TO-DO ITEM:
Format the text of every row below as a JSON list of strings, one string per line, with blank lines omitted. Leave out the pictures.

········

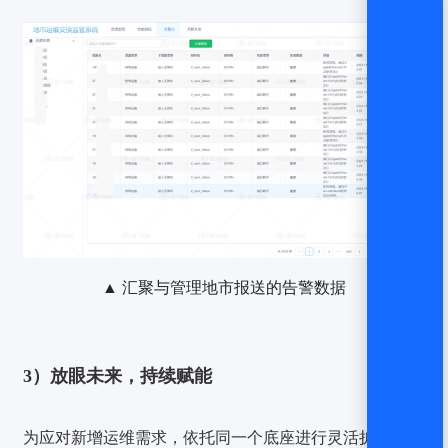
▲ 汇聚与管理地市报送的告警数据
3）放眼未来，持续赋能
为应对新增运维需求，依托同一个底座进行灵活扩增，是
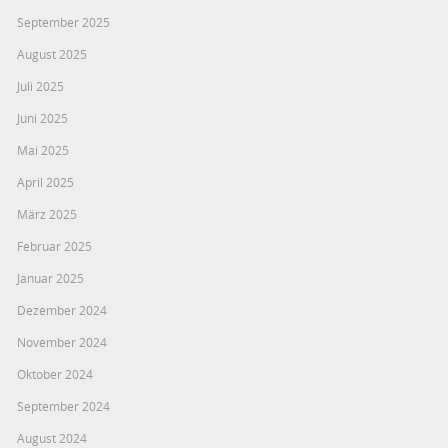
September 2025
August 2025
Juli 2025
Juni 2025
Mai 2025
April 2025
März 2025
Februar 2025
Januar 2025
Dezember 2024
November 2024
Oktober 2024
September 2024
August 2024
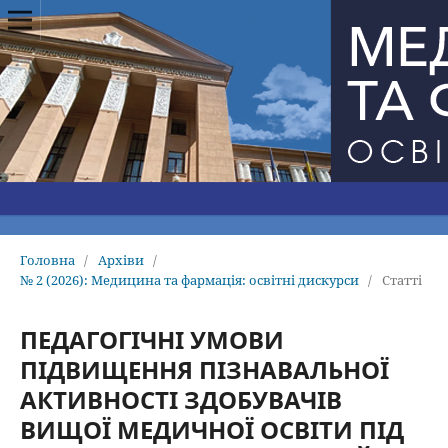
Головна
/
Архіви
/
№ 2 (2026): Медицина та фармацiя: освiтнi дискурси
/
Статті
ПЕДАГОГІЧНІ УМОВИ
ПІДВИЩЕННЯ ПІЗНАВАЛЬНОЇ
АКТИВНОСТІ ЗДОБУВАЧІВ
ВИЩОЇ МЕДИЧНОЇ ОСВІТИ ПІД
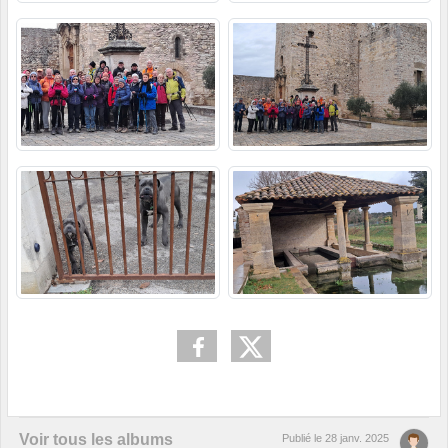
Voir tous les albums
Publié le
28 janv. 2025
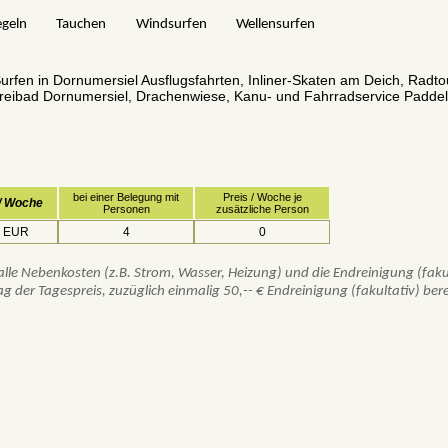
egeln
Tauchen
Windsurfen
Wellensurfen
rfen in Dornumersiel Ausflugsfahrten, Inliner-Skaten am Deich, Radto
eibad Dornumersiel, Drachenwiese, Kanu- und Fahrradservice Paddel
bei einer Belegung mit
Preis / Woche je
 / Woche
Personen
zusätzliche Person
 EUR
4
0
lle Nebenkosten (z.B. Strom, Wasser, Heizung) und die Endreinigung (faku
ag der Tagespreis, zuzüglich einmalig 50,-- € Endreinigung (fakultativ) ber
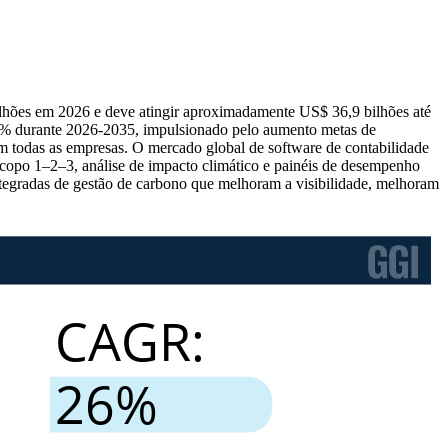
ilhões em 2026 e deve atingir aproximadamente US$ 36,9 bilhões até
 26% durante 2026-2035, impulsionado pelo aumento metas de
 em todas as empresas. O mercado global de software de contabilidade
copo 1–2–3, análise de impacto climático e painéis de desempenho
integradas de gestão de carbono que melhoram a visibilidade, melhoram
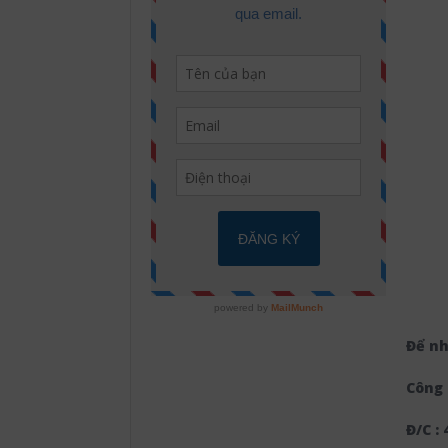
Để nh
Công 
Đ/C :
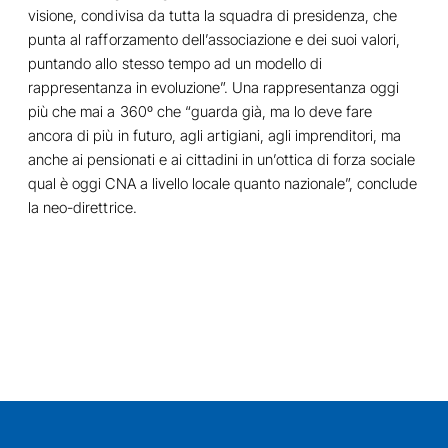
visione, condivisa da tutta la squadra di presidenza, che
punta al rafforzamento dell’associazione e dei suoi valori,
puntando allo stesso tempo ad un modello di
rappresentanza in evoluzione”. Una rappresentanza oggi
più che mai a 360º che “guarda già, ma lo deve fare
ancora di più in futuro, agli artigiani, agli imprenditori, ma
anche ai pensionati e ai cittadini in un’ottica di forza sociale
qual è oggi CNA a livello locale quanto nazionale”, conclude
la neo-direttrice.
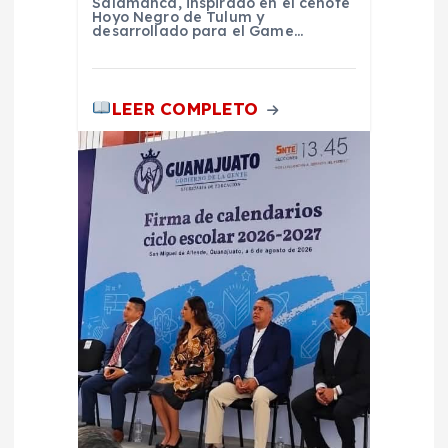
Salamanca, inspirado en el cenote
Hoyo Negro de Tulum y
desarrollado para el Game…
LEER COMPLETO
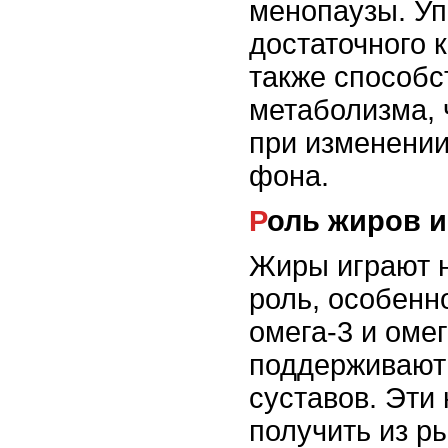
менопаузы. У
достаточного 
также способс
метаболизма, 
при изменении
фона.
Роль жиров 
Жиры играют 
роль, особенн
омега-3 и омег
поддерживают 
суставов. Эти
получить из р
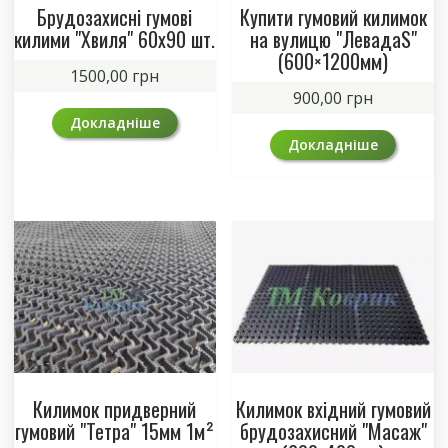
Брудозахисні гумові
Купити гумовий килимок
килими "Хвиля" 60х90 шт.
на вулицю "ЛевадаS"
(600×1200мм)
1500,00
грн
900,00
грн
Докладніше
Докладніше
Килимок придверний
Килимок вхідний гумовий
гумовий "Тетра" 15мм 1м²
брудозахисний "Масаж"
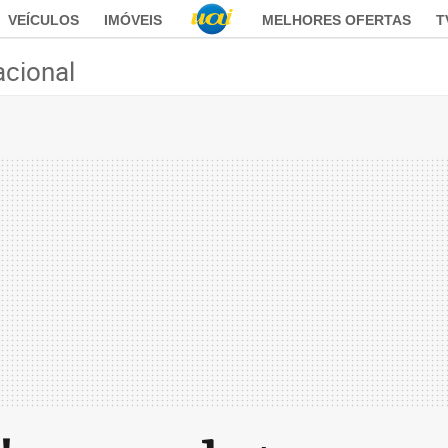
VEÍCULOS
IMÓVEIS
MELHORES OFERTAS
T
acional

········

SOLUTION FOR THIS PROBLEM:
[
  "▲ 汇聚与管理地市报送的告警数据",
  "3）放眼未来，持续赋能",
  "为应对新增运维需求，依托同一个底座进行灵活扩增，是",
  "September 2025",
  "August 2025",
  "Juli 2025",
  "Juni 2025",
  "Mai 2025",
  "April 2025",
  "März 2025",
  "Februar 2025",
  "Januar 2025",
  "Dezember 2024",
  "November 2024",
  "Oktober 2024",
  "September 2024",
  "August 2024",
  "Головна",
  "/",
  "Архіви",
  "/",
  "№ 2 (2026): Медицина та фармацiя: освiтнi дискурси",
  "/",
  "Статті",
  "ПЕДАГОГІЧНІ УМОВИ",
  "ПІДВИЩЕННЯ ПІЗНАВАЛЬНОЇ",
  "АКТИВНОСТІ ЗДОБУВАЧІВ",
  "ВИЩОЇ МЕДИЧНОЇ ОСВІТИ ПІД",
  "Voir tous les albums",
  "Publié le",
  "28 janv. 2025",
  "egeln",
  "Tauchen",
  "Windsurfen",
  "Wellensurfen",
  "rfen in Dornumersiel Ausflugsfahrten, Inliner-Skaten am Deich, Radto",
  "eibad Dornumersiel, Drachenwiese, Kanu- und Fahrradservice Paddel",
  "bei einer Belegung mit",
  "Preis / Woche je",
  " / Woche",
  "Personen",
  "zusätzliche Person",
  " EUR",
  "4",
  "0",
  "lle Nebenkosten (z.B. Strom, Wasser, Heizung) und die Endreinigung (faku",
  "ag der Tagespreis, zuzüglich einmalig 50,-- € Endreinigung (fakultativ) ber",
  "ilhões em 2026 e deve atingir aproximadamente US$ 36,9 bilhões até",
  " 26% durante 2026-2035, impulsionado pelo aumento metas de",
  " em todas as empresas. O mercado global de software de contabilidade",
  "copo 1–2–3, análise de impacto climático e painéis de desempenho",
  "integradas de gestão de carbono que melhoram a visibilidade, melhoram",
  "Để nh",
  "Công ",
  "Đ/C :",
  "visione, condivisa da tutta la squadra di presidenza, che",
  "punta al rafforzamento dell’associazione e dei suoi valori,",
  "puntando allo stesso tempo ad un modello di",
  "rappresentanza in evoluzione”. Una rappresentanza oggi",
  "più che mai a 360º che “guarda già, ma lo deve fare",
  "ancora di più in futuro, agli artigiani, agli imprenditori, ma",
  "anche ai pensionati e ai cittadini in un’ottica di forza sociale",
  "qual è oggi CNA a livello locale quanto nazionale”, conclude",
  "la neo-direttrice.",
  "Salamanca, inspirado en el cenote",
  "Hoyo Negro de Tulum y",
  "desarrollado para el Game…",
  "LEER COMPLETO",
  "менопаузы. У",
  "достаточного ",
  "также способс",
  "метаболизма, ",
  "при изменении",
  "фона.",
  "Роль жиров ",
  "Жиры играют ",
  "роль, особенн",
  "омега-3 и омег",
  "поддерживают ",
  "суставов. Эти",
  "получить из р",
  "Брудозахисні гумові",
  "Купити гумовий килимок",
  "килими \"Хвиля\" 60х90 шт.",
  "на вулицю \"ЛевадаS\"",
  "(600×1200мм)",
  "1500,00",
  "грн",
  "900,00",
  "грн",
  "Докладніше",
  "Докладніше",
  "Килимок придверний",
  "Килимок вхідний гумовий",
  "гумовий \"Тетра\" 15мм 1м²",
  "брудозахисний \"Масаж\"",
  "VEÍCULOS",
  "IMÓVEIS",
  "MELHORES OFERTAS",
  "T",
  "acional"
]